What you will do: Please copy each line below that contains the word "professionnelles".

------------------------------------

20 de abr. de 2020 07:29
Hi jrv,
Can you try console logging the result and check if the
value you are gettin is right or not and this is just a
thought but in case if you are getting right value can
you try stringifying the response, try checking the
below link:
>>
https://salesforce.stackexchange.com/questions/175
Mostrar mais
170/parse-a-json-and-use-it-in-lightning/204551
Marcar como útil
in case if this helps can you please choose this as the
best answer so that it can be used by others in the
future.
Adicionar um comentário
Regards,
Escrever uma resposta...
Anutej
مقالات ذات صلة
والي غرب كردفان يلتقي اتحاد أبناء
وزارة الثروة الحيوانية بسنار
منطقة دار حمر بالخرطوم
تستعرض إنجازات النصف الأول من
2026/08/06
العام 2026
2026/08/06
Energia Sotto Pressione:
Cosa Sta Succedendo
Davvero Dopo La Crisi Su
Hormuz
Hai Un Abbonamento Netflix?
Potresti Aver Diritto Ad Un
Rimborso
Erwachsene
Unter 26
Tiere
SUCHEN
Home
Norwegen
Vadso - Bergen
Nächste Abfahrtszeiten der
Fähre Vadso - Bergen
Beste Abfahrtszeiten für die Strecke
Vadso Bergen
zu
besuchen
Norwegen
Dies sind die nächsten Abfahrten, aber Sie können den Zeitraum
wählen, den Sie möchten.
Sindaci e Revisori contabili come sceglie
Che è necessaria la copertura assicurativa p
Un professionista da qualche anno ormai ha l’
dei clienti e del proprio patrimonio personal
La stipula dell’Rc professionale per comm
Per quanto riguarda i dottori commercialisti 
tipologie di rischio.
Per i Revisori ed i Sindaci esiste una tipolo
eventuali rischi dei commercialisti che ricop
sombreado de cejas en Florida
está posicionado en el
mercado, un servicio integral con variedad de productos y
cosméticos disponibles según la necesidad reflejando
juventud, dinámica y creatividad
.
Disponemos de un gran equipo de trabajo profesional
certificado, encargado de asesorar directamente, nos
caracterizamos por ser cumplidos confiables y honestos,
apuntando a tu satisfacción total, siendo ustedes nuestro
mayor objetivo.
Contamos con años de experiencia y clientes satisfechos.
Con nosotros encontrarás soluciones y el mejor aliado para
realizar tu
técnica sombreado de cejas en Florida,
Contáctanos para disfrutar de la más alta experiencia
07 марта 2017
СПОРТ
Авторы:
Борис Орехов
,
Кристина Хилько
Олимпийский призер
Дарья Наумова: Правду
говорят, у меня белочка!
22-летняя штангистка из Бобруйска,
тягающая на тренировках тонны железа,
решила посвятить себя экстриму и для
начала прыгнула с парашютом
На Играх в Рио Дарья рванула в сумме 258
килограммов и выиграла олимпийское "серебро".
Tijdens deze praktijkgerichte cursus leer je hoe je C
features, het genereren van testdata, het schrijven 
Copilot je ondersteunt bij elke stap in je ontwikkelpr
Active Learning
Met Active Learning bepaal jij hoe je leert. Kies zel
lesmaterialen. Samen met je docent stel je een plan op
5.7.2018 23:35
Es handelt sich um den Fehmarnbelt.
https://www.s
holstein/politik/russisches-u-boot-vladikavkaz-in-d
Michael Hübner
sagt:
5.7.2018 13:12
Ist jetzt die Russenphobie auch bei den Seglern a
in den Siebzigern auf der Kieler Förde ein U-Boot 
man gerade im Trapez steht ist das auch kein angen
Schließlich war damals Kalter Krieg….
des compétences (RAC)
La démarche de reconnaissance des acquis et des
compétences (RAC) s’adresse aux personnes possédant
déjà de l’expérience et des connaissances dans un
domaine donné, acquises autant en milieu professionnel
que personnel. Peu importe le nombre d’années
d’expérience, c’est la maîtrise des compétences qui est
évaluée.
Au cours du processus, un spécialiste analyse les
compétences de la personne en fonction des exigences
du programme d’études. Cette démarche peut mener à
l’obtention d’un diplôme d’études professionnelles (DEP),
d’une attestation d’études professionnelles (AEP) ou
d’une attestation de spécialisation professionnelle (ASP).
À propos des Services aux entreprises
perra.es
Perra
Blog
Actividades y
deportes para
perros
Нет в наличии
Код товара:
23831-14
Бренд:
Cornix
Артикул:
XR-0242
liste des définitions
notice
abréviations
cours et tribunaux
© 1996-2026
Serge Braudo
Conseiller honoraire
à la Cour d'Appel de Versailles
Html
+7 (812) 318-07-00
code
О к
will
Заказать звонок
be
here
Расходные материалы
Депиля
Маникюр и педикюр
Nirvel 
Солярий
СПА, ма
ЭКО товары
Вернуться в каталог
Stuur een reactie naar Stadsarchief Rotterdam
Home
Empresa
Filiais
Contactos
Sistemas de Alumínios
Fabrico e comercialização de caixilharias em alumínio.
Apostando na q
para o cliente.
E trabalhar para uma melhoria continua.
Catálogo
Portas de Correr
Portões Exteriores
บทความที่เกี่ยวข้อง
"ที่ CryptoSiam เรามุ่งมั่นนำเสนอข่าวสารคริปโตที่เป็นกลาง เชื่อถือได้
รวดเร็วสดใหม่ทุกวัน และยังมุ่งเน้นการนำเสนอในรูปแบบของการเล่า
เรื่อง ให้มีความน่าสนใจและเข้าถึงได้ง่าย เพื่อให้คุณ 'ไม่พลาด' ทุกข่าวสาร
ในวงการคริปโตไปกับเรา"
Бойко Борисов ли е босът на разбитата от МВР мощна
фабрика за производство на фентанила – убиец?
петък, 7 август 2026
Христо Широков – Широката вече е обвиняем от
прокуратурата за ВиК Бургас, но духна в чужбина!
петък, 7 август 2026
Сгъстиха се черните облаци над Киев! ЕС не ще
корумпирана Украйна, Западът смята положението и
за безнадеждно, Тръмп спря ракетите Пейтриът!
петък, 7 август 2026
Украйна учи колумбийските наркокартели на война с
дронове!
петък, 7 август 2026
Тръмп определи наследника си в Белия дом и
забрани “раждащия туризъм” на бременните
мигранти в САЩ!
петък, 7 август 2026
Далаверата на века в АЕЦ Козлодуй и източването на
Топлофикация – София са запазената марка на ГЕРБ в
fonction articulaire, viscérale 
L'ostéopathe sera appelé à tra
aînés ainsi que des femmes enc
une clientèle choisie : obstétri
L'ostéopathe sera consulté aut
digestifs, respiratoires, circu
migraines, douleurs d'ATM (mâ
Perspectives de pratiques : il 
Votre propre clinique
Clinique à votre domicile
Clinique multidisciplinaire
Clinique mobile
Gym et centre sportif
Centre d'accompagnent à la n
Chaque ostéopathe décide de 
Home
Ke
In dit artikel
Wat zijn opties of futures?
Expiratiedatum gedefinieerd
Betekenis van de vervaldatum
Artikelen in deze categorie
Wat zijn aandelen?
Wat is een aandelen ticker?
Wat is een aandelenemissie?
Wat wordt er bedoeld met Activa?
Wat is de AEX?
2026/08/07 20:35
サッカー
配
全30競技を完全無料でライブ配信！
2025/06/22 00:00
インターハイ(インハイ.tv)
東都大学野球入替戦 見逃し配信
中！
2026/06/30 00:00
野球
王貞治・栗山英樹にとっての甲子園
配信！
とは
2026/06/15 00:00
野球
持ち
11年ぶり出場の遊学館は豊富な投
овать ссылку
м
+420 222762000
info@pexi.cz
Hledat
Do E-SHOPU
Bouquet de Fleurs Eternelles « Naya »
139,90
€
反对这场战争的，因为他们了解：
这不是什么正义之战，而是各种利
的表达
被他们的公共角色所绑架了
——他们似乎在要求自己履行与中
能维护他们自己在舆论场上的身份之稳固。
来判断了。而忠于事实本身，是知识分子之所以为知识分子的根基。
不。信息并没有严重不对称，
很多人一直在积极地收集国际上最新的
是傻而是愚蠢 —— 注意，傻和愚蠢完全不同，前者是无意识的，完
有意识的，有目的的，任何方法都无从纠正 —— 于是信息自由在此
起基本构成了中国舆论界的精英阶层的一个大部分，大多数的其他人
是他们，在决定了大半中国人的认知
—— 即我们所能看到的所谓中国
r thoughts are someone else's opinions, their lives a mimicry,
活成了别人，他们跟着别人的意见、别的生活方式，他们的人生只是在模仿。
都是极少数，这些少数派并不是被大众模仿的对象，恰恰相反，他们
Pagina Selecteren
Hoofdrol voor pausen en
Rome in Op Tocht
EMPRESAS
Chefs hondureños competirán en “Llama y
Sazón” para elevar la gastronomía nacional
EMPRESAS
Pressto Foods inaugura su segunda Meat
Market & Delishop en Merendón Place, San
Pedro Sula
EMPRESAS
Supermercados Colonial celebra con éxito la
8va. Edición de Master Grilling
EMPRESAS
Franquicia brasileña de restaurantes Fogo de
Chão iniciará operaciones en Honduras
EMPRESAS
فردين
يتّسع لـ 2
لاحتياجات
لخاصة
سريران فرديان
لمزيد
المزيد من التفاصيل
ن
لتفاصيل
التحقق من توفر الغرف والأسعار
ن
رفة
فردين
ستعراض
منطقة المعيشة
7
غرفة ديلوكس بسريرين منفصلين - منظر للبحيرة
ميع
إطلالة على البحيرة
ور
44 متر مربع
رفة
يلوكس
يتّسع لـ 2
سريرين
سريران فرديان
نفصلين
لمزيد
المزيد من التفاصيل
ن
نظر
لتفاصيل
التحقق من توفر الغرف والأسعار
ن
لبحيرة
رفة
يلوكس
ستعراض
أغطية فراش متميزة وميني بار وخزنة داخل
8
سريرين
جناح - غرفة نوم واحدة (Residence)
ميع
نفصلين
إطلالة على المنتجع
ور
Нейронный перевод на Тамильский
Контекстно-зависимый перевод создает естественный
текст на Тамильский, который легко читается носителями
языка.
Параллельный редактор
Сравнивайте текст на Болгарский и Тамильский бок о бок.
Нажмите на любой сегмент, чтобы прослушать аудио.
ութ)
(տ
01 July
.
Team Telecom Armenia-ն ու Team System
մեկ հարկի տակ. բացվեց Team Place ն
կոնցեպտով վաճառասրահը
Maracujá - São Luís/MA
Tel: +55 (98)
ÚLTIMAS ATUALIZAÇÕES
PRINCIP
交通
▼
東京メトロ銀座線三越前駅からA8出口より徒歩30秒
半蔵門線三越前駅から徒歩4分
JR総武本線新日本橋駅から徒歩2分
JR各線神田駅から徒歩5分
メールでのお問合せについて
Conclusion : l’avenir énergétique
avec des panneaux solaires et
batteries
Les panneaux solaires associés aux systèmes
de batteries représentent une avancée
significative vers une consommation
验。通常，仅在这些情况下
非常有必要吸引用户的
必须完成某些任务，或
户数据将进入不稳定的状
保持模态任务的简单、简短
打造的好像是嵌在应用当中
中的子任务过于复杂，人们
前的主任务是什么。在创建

------------------------------------

Solution to the exercise:
l’obtention d’un diplôme d’études professionnelles (DEP),
d’une attestation d’études professionnelles (AEP) ou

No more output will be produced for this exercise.